Anyway, with 11 medical professionals in the room they took our baby and put her in a plastic box on wheels. I followed, tears streaming down my face, to the cutely titled NICU - the neonatal intensive care unit – which is more acutely titled and infinitely more intimidating.
I didn’t go back to work for two weeks and my employers were sterling in this regard. They gave me compassionate leave without a moment’s hesitation. Throughout this ordeal, if there’s one silver lining I take from this fog of confusion, it is the strength, tenacity and boundlessness of human kindness. My employers were no exception. I would tell our HR Director weeks down the line that that had not gone unnoticed. I make no bones about saying I felt a palpable wave of loyalty brimming up inside me. This really is how companies should treat their employees.
What’s weird is when you get in this kind of acutely dramatic, traumatic and wholly unexpected situation, you adapt to the new normal oddly quickly. While you’re away from work in those opening weeks, things change. The shock of the birth under such pressured circumstances denotes an air of foreboding around the hospital in which you reside. The corridors are oppressive, the staff under the auspices of ‘intensive care’ and therefore pretty darn serious people. But then, just like starting a new job, you get to know your new ‘colleagues’, you feel more comfortable in the corridors, you befriend other parents going through the same thing and exchange solidarity for tips, and you begin to feel your way around the NICU ‘culture’.
Without going into too much detail, life with a pretermer is one of ecstatic highs and terrifying lows. Anything can and does happen on this emotional and physical rollercoaster. They say you take two steps forward and four steps back, and that’s putting it lightly. The only way I could describe it to my friends was like living 24/7 with a boxer in front of your face. The boxer doesn’t tell you when they’re going to hit you. They don’t tell you how hard. You don’t even know if you’ll be hit at all. But they’re always there, dukes up, poised to swing.
That said, these babies are hard as nails; they bounce back from the brink like it was no biggie, even when said biggie couldn’t have been biggier.

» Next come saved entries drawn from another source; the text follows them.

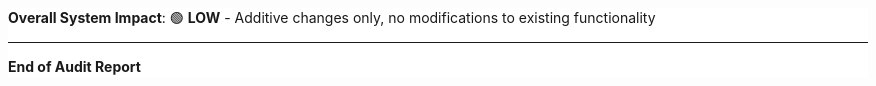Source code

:**Overall System Impact**: 🟢 **LOW** - Additive changes only, no modifications to existing functionality

---

**End of Audit Report**
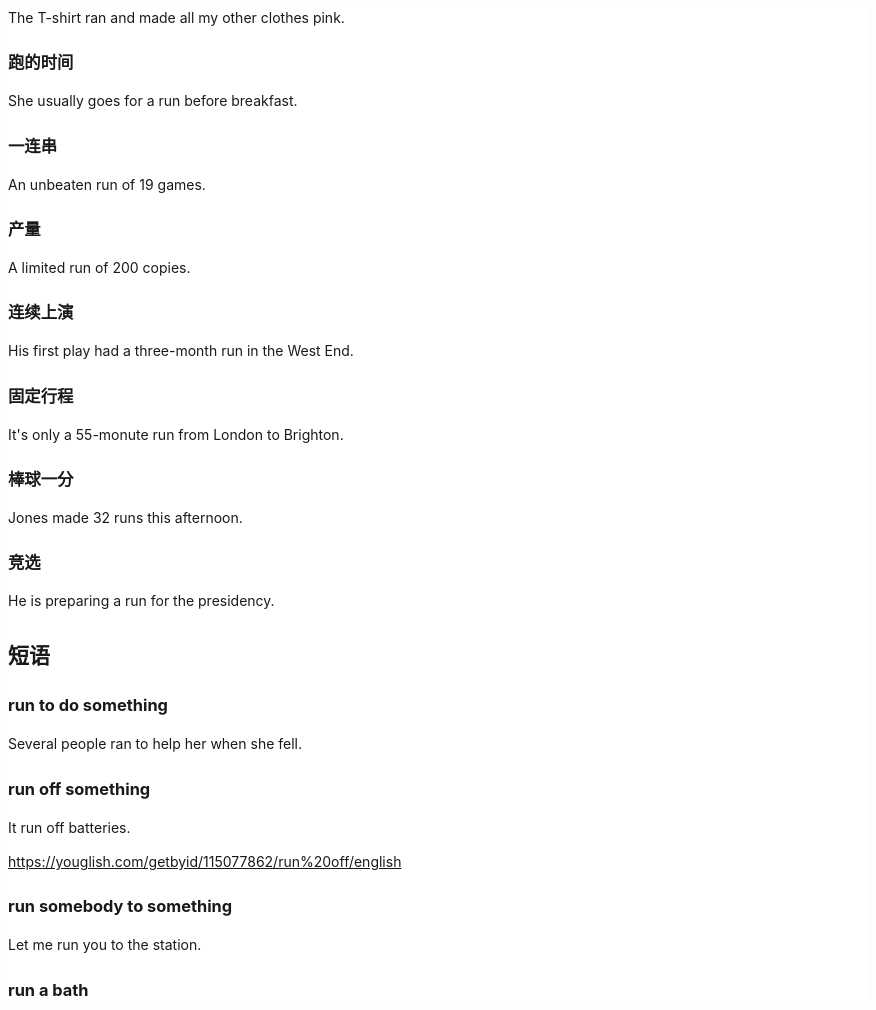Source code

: The T-shirt ran and made all my other clothes pink.


### 跑的时间

She usually goes for a run before breakfast.


### 一连串

An unbeaten run of 19 games.


### 产量

A limited run of 200 copies.


### 连续上演

His first play had a three-month run in the West End.


### 固定行程

It's only a 55-monute run from London to Brighton.


### 棒球一分

Jones made 32 runs this afternoon.


### 竞选

He is preparing a run for the presidency.


## 短语


### run to do something

Several people ran to help her when she fell.


### run off something

It run off batteries.

<https://youglish.com/getbyid/115077862/run%20off/english>


### run somebody to something

Let me run you to the station.


### run a bath
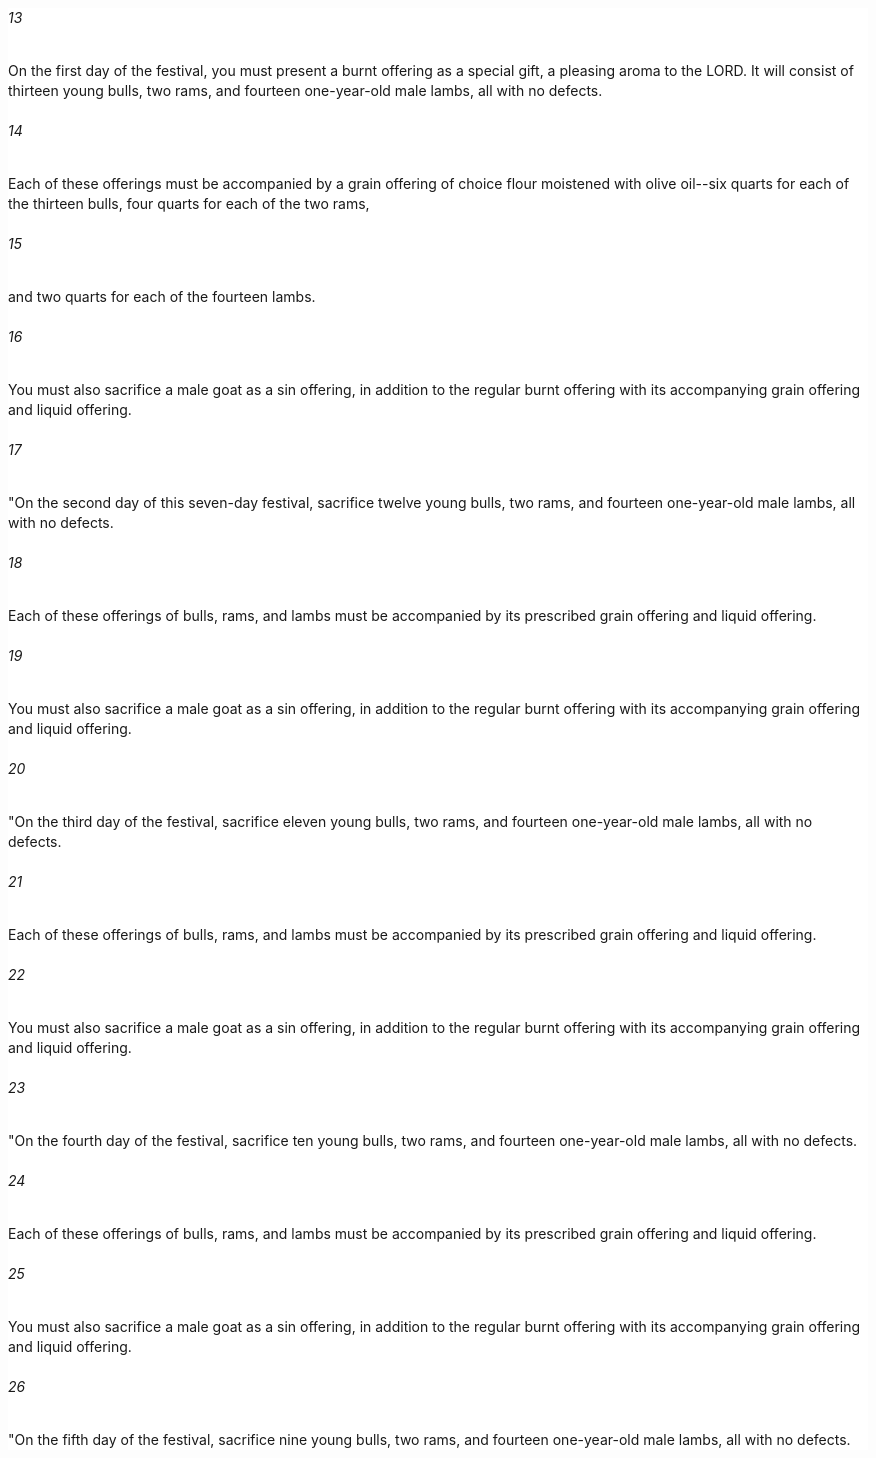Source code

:###### 13 
On the first day of the festival, you must present a burnt offering as a special gift, a pleasing aroma to the LORD. It will consist of thirteen young bulls, two rams, and fourteen one-year-old male lambs, all with no defects. 

###### 14 
Each of these offerings must be accompanied by a grain offering of choice flour moistened with olive oil--six quarts for each of the thirteen bulls, four quarts for each of the two rams, 

###### 15 
and two quarts for each of the fourteen lambs. 

###### 16 
You must also sacrifice a male goat as a sin offering, in addition to the regular burnt offering with its accompanying grain offering and liquid offering. 

###### 17 
"On the second day of this seven-day festival, sacrifice twelve young bulls, two rams, and fourteen one-year-old male lambs, all with no defects. 

###### 18 
Each of these offerings of bulls, rams, and lambs must be accompanied by its prescribed grain offering and liquid offering. 

###### 19 
You must also sacrifice a male goat as a sin offering, in addition to the regular burnt offering with its accompanying grain offering and liquid offering. 

###### 20 
"On the third day of the festival, sacrifice eleven young bulls, two rams, and fourteen one-year-old male lambs, all with no defects. 

###### 21 
Each of these offerings of bulls, rams, and lambs must be accompanied by its prescribed grain offering and liquid offering. 

###### 22 
You must also sacrifice a male goat as a sin offering, in addition to the regular burnt offering with its accompanying grain offering and liquid offering. 

###### 23 
"On the fourth day of the festival, sacrifice ten young bulls, two rams, and fourteen one-year-old male lambs, all with no defects. 

###### 24 
Each of these offerings of bulls, rams, and lambs must be accompanied by its prescribed grain offering and liquid offering. 

###### 25 
You must also sacrifice a male goat as a sin offering, in addition to the regular burnt offering with its accompanying grain offering and liquid offering. 

###### 26 
"On the fifth day of the festival, sacrifice nine young bulls, two rams, and fourteen one-year-old male lambs, all with no defects. 
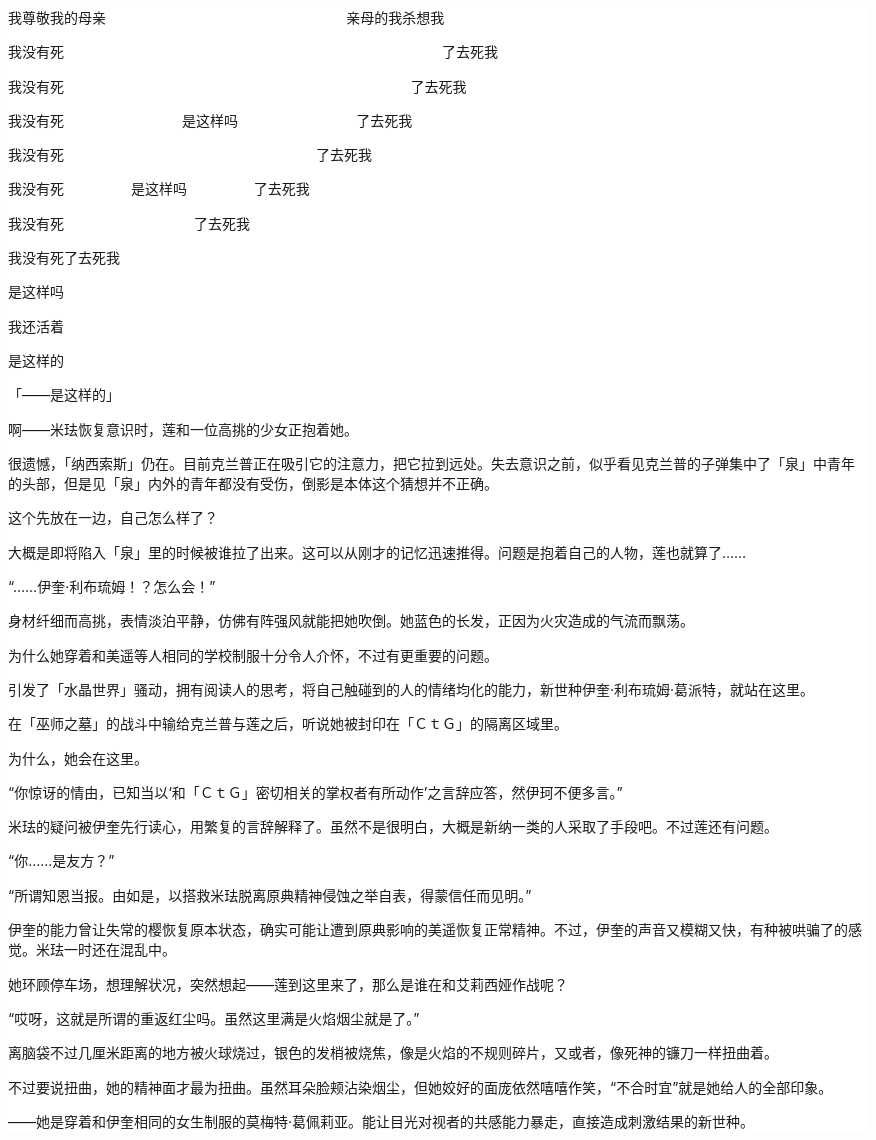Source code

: 我尊敬我的母亲                                                             亲母的我杀想我

我没有死                                                                                                了去死我

我没有死                                                                                        了去死我

我没有死                              是这样吗                              了去死我

我没有死                                                                了去死我

我没有死                 是这样吗                 了去死我

我没有死                                 了去死我

我没有死了去死我

是这样吗

我还活着

是这样的

「——是这样的」

啊——米珐恢复意识时，莲和一位高挑的少女正抱着她。

很遗憾，「纳西索斯」仍在。目前克兰普正在吸引它的注意力，把它拉到远处。失去意识之前，似乎看见克兰普的子弹集中了「泉」中青年的头部，但是见「泉」内外的青年都没有受伤，倒影是本体这个猜想并不正确。

这个先放在一边，自己怎么样了？

大概是即将陷入「泉」里的时候被谁拉了出来。这可以从刚才的记忆迅速推得。问题是抱着自己的人物，莲也就算了……

“……伊奎·利布琉姆！？怎么会！”

身材纤细而高挑，表情淡泊平静，仿佛有阵强风就能把她吹倒。她蓝色的长发，正因为火灾造成的气流而飘荡。

为什么她穿着和美遥等人相同的学校制服十分令人介怀，不过有更重要的问题。

引发了「水晶世界」骚动，拥有阅读人的思考，将自己触碰到的人的情绪均化的能力，新世种伊奎·利布琉姆·葛派特，就站在这里。

在「巫师之墓」的战斗中输给克兰普与莲之后，听说她被封印在「ＣｔＧ」的隔离区域里。

为什么，她会在这里。

“你惊讶的情由，已知当以‘和「ＣｔＧ」密切相关的掌权者有所动作’之言辞应答，然伊珂不便多言。”

米珐的疑问被伊奎先行读心，用繁复的言辞解释了。虽然不是很明白，大概是新纳一类的人采取了手段吧。不过莲还有问题。

“你……是友方？”

“所谓知恩当报。由如是，以搭救米珐脱离原典精神侵蚀之举自表，得蒙信任而见明。”

伊奎的能力曾让失常的樱恢复原本状态，确实可能让遭到原典影响的美遥恢复正常精神。不过，伊奎的声音又模糊又快，有种被哄骗了的感觉。米珐一时还在混乱中。

她环顾停车场，想理解状况，突然想起——莲到这里来了，那么是谁在和艾莉西娅作战呢？

“哎呀，这就是所谓的重返红尘吗。虽然这里满是火焰烟尘就是了。”

离脑袋不过几厘米距离的地方被火球烧过，银色的发梢被烧焦，像是火焰的不规则碎片，又或者，像死神的镰刀一样扭曲着。

不过要说扭曲，她的精神面才最为扭曲。虽然耳朵脸颊沾染烟尘，但她姣好的面庞依然嘻嘻作笑，“不合时宜”就是她给人的全部印象。

——她是穿着和伊奎相同的女生制服的莫梅特·葛佩莉亚。能让目光对视者的共感能力暴走，直接造成刺激结果的新世种。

We went through the scariest (until now) moments of our lives before I decided I had to go back to work. That was a struggle. It’s hard to describe just what I mean by struggle, but when your baby daughter isn’t even supposed be born yet and is instead this untouchable mess of wires and tubes, funnily enough, the banality of work does tend to shine through. No disrespect meant to anyone here, by the way; I imagine this is the case with most jobs, even if you’re saving polar bears or something. I struggled with basic tasks, which is kind of the crux of the problem. I’m a digital marketing manager in the City so my work revolves around a lot of copywriting, blogging, social media. For a writer the most irritating, self-perpetuating issue of any day is writer’s block. It occurs frequently, doubly so when you’re stressed. I happen to be fortunate in the sense that I tend to juggle a lot of jobs in one given moment, so if I’m feeling restricted I move on to the next job to see if that greases the mental wheels a bit better.
That was all in Homerton Hospital, our local. During two months of splitting my time between work, home and Homerton, Isabella had been to the brink a few times. It had been bad; nothing can prepare you and no one understands unless they’ve done it and got the t-shirt.
But that was all nothing for what was to come. Overnight, Isabella developed an extremely serious gut bug and was rushed in an ambulance to a hospital with an emergency surgical team.
Here was to begin our new, new life, away from home as semi-permanent residents of St Thomas’s Hospital in Westminster.
Jonathan is the proud father to a beautiful baby girl, a pretermer now six months old having spent five months in NICU, and husband to the strongest wife and mother in the world. He is digital marketing manager for a London City financial services firm.